EXCERPTED DATA:
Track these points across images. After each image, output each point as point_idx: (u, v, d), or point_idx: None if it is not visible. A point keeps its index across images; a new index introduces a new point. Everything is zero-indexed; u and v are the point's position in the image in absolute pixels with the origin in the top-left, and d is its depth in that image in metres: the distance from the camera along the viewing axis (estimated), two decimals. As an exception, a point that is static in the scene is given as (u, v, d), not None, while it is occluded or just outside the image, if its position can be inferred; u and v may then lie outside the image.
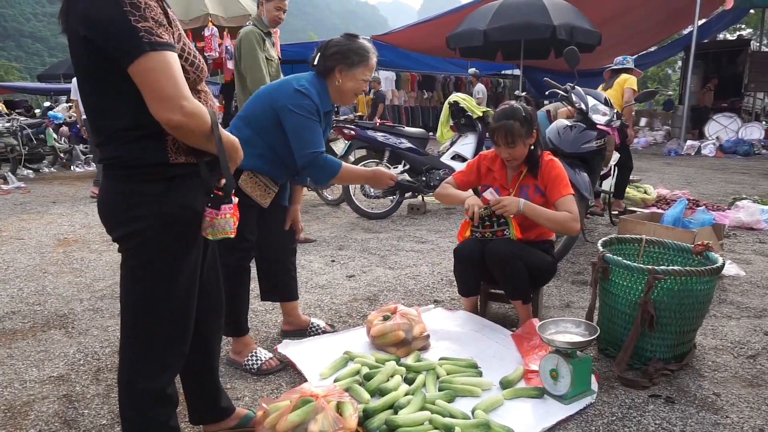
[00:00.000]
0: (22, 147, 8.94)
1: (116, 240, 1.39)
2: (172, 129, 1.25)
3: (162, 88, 1.21)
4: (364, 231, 4.92)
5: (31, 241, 4.65)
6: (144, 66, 1.20)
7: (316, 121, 2.16)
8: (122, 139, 1.30)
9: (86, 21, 1.21)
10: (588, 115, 3.81)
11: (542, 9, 9.03)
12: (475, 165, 2.77)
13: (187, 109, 1.23)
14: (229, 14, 7.74)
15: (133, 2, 1.20)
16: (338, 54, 2.20)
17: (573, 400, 1.99)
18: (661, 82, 28.69)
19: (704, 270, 2.17)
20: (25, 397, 2.14)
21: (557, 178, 2.53)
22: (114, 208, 1.36)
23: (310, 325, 2.66)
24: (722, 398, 2.06)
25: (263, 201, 2.29)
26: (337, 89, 2.24)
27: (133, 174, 1.33)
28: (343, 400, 1.77)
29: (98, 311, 3.03)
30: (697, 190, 6.72)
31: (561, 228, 2.49)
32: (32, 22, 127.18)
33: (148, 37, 1.19)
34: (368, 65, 2.23)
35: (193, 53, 1.39)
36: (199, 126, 1.27)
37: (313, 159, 2.13)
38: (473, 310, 2.76)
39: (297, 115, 2.13)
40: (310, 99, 2.14)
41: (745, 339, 2.57)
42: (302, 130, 2.13)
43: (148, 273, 1.38)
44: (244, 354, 2.33)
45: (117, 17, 1.18)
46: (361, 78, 2.23)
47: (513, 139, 2.47)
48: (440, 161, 5.62)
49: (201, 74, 1.41)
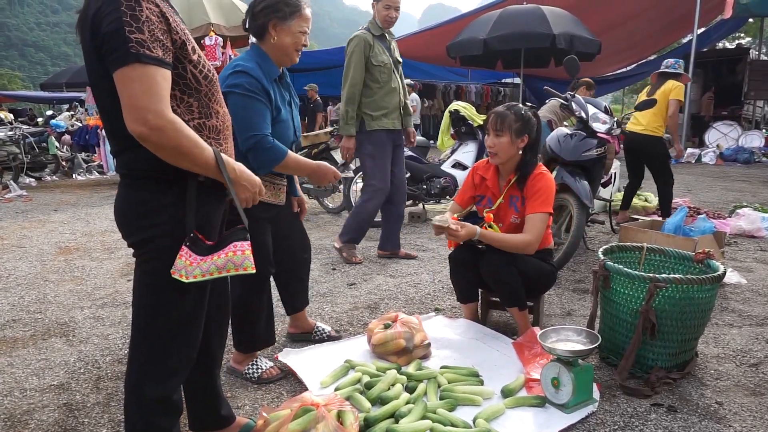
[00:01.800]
0: (25, 155, 8.97)
1: (131, 245, 1.43)
2: (140, 140, 1.26)
3: (135, 97, 1.22)
4: (364, 239, 4.91)
5: (32, 249, 4.65)
6: (126, 75, 1.22)
7: (258, 100, 2.01)
8: (138, 148, 1.31)
9: (92, 28, 1.26)
10: (588, 123, 3.83)
11: (542, 18, 9.07)
12: (470, 178, 2.75)
13: (152, 123, 1.22)
14: (230, 23, 7.80)
15: (134, 14, 1.23)
16: (267, 8, 2.04)
17: (575, 408, 1.98)
18: (661, 91, 28.75)
19: (706, 278, 2.17)
20: (25, 405, 2.14)
21: (538, 192, 2.50)
22: (129, 215, 1.39)
23: (315, 329, 2.66)
24: (725, 407, 2.05)
25: (278, 199, 2.23)
26: (276, 48, 2.08)
27: (149, 184, 1.36)
28: (344, 408, 1.76)
29: (99, 319, 3.03)
30: (697, 197, 6.72)
31: (517, 252, 2.46)
32: (35, 32, 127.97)
33: (137, 48, 1.22)
34: (302, 15, 2.06)
35: (207, 66, 1.43)
36: (168, 141, 1.25)
37: (256, 142, 2.00)
38: (474, 318, 2.76)
39: (235, 96, 1.99)
40: (248, 74, 2.01)
41: (748, 347, 2.56)
42: (242, 110, 1.99)
43: (161, 279, 1.39)
44: (245, 363, 2.32)
45: (115, 25, 1.22)
46: (297, 30, 2.06)
47: (502, 127, 2.47)
48: (441, 169, 5.63)
49: (213, 87, 1.44)
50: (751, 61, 14.18)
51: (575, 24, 9.38)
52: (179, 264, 1.33)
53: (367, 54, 3.71)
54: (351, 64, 3.73)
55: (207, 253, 1.36)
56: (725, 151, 11.11)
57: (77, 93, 16.47)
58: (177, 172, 1.35)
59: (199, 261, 1.34)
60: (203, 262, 1.34)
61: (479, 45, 9.24)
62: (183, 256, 1.34)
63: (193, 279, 1.33)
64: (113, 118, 1.33)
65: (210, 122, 1.43)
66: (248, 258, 1.39)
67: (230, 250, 1.38)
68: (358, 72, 3.72)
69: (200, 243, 1.37)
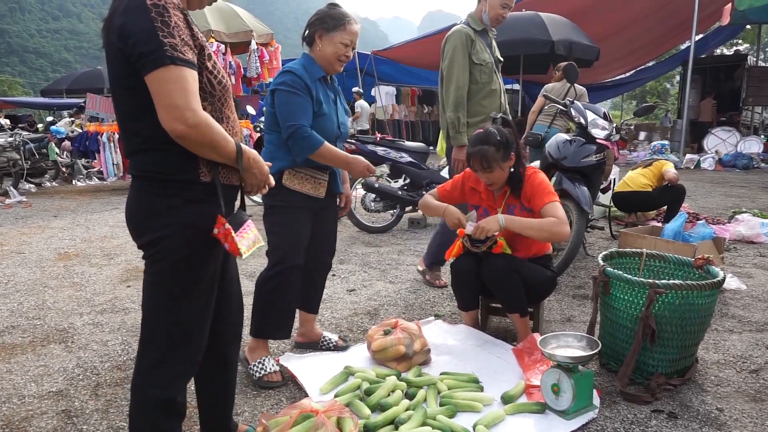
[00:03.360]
0: (25, 161, 8.98)
1: (140, 247, 1.45)
2: (178, 138, 1.31)
3: (172, 97, 1.28)
4: (364, 245, 4.92)
5: (31, 255, 4.65)
6: (161, 76, 1.27)
7: (300, 95, 2.21)
8: (149, 152, 1.38)
9: (121, 32, 1.30)
10: (587, 129, 3.84)
11: (541, 25, 9.13)
12: (460, 181, 2.73)
13: (191, 120, 1.29)
14: (231, 30, 7.85)
15: (164, 20, 1.29)
16: (317, 20, 2.28)
17: (575, 415, 1.98)
18: (659, 97, 28.86)
19: (705, 284, 2.17)
20: (24, 412, 2.13)
21: (538, 187, 2.48)
22: (139, 215, 1.43)
23: (322, 339, 2.66)
24: (725, 413, 2.04)
25: (317, 192, 2.37)
26: (321, 55, 2.29)
27: (160, 185, 1.39)
28: (344, 415, 1.76)
29: (98, 325, 3.02)
30: (696, 203, 6.72)
31: (549, 234, 2.40)
32: (36, 38, 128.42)
33: (171, 52, 1.28)
34: (346, 29, 2.27)
35: (221, 73, 1.48)
36: (204, 137, 1.33)
37: (294, 130, 2.19)
38: (474, 325, 2.75)
39: (279, 92, 2.23)
40: (293, 74, 2.23)
41: (748, 353, 2.56)
42: (285, 104, 2.22)
43: (168, 280, 1.43)
44: (255, 356, 2.35)
45: (147, 29, 1.28)
46: (339, 41, 2.26)
47: (489, 164, 2.43)
48: (440, 175, 5.64)
49: (226, 93, 1.49)
50: (749, 67, 14.24)
51: (574, 30, 9.43)
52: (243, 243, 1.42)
53: (468, 50, 3.31)
54: (454, 63, 3.29)
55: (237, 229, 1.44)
56: (724, 157, 11.13)
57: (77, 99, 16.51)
58: (185, 175, 1.39)
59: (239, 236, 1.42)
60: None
61: (478, 51, 9.28)
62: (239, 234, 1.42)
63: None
64: (134, 120, 1.39)
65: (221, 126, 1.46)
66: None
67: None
68: (462, 72, 3.29)
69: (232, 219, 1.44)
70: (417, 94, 17.26)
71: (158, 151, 1.37)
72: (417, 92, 17.25)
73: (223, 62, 7.49)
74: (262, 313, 2.36)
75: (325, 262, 2.61)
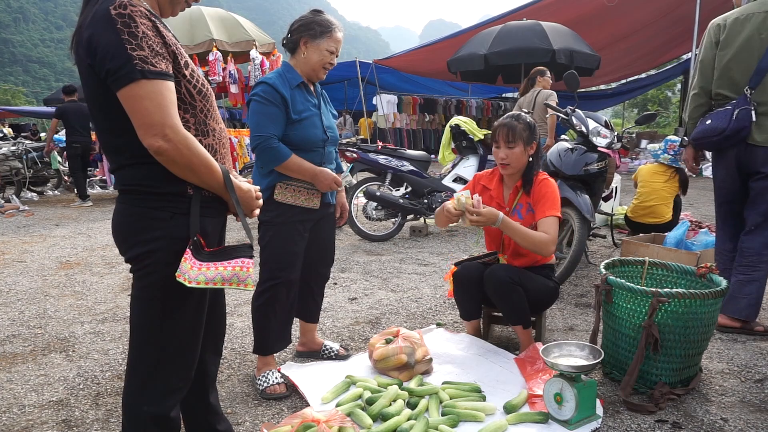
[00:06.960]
0: (27, 170, 9.01)
1: (128, 261, 1.42)
2: (156, 155, 1.27)
3: (149, 114, 1.23)
4: (366, 253, 4.92)
5: (33, 264, 4.65)
6: (134, 92, 1.23)
7: (271, 104, 2.18)
8: (135, 166, 1.33)
9: (88, 46, 1.25)
10: (589, 137, 3.84)
11: (542, 34, 9.16)
12: (471, 186, 2.77)
13: (170, 137, 1.25)
14: (233, 39, 7.89)
15: (131, 31, 1.23)
16: (302, 26, 2.25)
17: (578, 425, 1.96)
18: (661, 105, 28.91)
19: (708, 293, 2.16)
20: (24, 422, 2.12)
21: (546, 197, 2.50)
22: (127, 229, 1.39)
23: (323, 348, 2.65)
24: (730, 423, 2.03)
25: (311, 203, 2.34)
26: (304, 62, 2.27)
27: (145, 199, 1.36)
28: (345, 425, 1.75)
29: (99, 334, 3.02)
30: (699, 211, 6.72)
31: (533, 247, 2.40)
32: (40, 48, 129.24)
33: (141, 65, 1.23)
34: (332, 36, 2.25)
35: (201, 81, 1.42)
36: (182, 155, 1.28)
37: (261, 142, 2.18)
38: (476, 334, 2.74)
39: (252, 103, 2.23)
40: (266, 84, 2.20)
41: (752, 362, 2.54)
42: (254, 114, 2.21)
43: (158, 294, 1.38)
44: (263, 371, 2.36)
45: (113, 43, 1.22)
46: (325, 49, 2.24)
47: (514, 138, 2.47)
48: (442, 183, 5.65)
49: (208, 103, 1.44)
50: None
51: (575, 39, 9.46)
52: (184, 267, 1.31)
53: None
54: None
55: (207, 260, 1.35)
56: (726, 165, 11.10)
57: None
58: (172, 188, 1.35)
59: (200, 267, 1.32)
60: (208, 270, 1.32)
61: (480, 60, 9.32)
62: (187, 260, 1.32)
63: (196, 285, 1.30)
64: (110, 136, 1.34)
65: (206, 141, 1.42)
66: (251, 276, 1.39)
67: (238, 264, 1.36)
68: None
69: (201, 249, 1.37)
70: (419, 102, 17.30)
71: (144, 165, 1.32)
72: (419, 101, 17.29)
73: (223, 71, 7.52)
74: (258, 329, 2.36)
75: (322, 272, 2.61)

ASSIGNMENT: Output only an exact transcription of the lines above from the one with "28: (343, 400, 1.77)" up to and including the one with "47: (513, 139, 2.47)".

EXPECTED OUTPUT:
28: (343, 400, 1.77)
29: (98, 311, 3.03)
30: (697, 190, 6.72)
31: (561, 228, 2.49)
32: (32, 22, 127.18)
33: (148, 37, 1.19)
34: (368, 65, 2.23)
35: (193, 53, 1.39)
36: (199, 126, 1.27)
37: (313, 159, 2.13)
38: (473, 310, 2.76)
39: (297, 115, 2.13)
40: (310, 99, 2.14)
41: (745, 339, 2.57)
42: (302, 130, 2.13)
43: (148, 273, 1.38)
44: (244, 354, 2.33)
45: (117, 17, 1.18)
46: (361, 78, 2.23)
47: (513, 139, 2.47)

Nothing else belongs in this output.